La Bibliothèque nationale universitaire organise régulièrement de belles expositions qu’il faut surtout ne pas manquer. Ce fut le cas de l’exposition Sacrés rois ! pour laquelle nous avons bénéficié de deux visites guidées par les commissaires organisateurs, en français et en allemand. On en retiendra un parcours d’une belle diversité : religieuse et profane, chronologique et géographique, historique et biblique, artistique et … publicitaire.
Les trois monothéismes y étaient représentés par des livres rares. Textes arabes – on pensera au talisman de huit mètres de long, à porter sur soi ! – y alternaient avec des bibles hébraïques contenant la traduction en araméen, langue que parlait le Christ. Les onctions royales rappelaient la valeur sacrée conférée aux rois depuis les temps antiques jusqu’au récent couronnement du nouveau roi de Grande-Bretagne, Charles III. Saviez-vous que son onction s’est déroulée au son de l’hymne de Haendel Sadoq le prêtre, et à partir d’une huile bénie à Jérusalem censée lui procurer un pouvoir de guérison ?

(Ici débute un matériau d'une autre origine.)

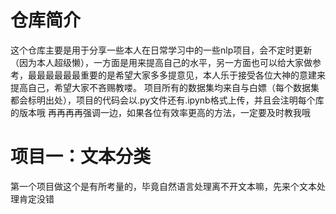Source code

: # 仓库简介 
  这个仓库主要是用于分享一些本人在日常学习中的一些nlp项目，会不定时更新（因为本人超级懒），一方面是用来提高自己的水平，另一方面也可以给大家做参考，最最最最最最重要的是希望大家多多提意见，本人乐于接受各位大神的意建来提高自己，希望大家不吝赐教喽。
  项目所有的数据集均来自与白嫖（每个数据集都会标明出处），项目的代码会以.py文件还有.ipynb格式上传，并且会注明每个库的版本哦
  再再再再强调一边，如果各位有效率更高的方法，一定要及时教我哦
  
 # 项目一：文本分类
   第一个项目做这个是有所考量的，毕竟自然语言处理离不开文本嘛，先来个文本处理肯定没错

Salomon et la reine de Saba ornent notre cathédrale. Deux vitraux les montraient avec des phylactères les présentant comme l’incarnation de la justice et comme reine du sud venue jusqu’à Salomon. Lequel se voit ainsi sa sagesse magnifiée avec éclat. Une belle sculpture donnait à voir David jouant de la lyre : allusion aux psaumes dont il aurait été l’auteur ou à la vertu thérapeutique de sa musique devant le roi Saül ? L’histoire et la géographie se conjuguaient dans le drapeau qui couvrit le cercueil de l’empereur éthiopien Haïlé Sélassié : frappé du majestueux lion couronné, symbole du royaume de Juda, et orné de l’étoile de David contenant une croix. Le tout destiné à rappeler qu’il descendait de Salomon et de la reine de Saba.
Tout étant bon pour la publicité, des photos montraient le David de Michel-Ange à la joue gonflée par une friandise, personnage obèse vendant un régime amincissant et même prônant l’efficacité d’une machine à laver le linge ! Quant à la peinture, on retiendra le tableau de Jacques Stella : dans un luxe pleinement royal, les jeunes épouses et concubines de Salomon vieilli dansent en des tenues affriolantes et le poussent à adorer une idole que l’on distingue à droite, sous la forme approximative d’un minotaure. On a raison de le dire : l’âge blanchit les têtes sans mûrir les raisons…
Bref, une exposition comme on les aime, car riches de plusieurs niveaux superposés qui montrent la complexité de personnages antiques happés par les mythes et rattrapés par les temps modernes.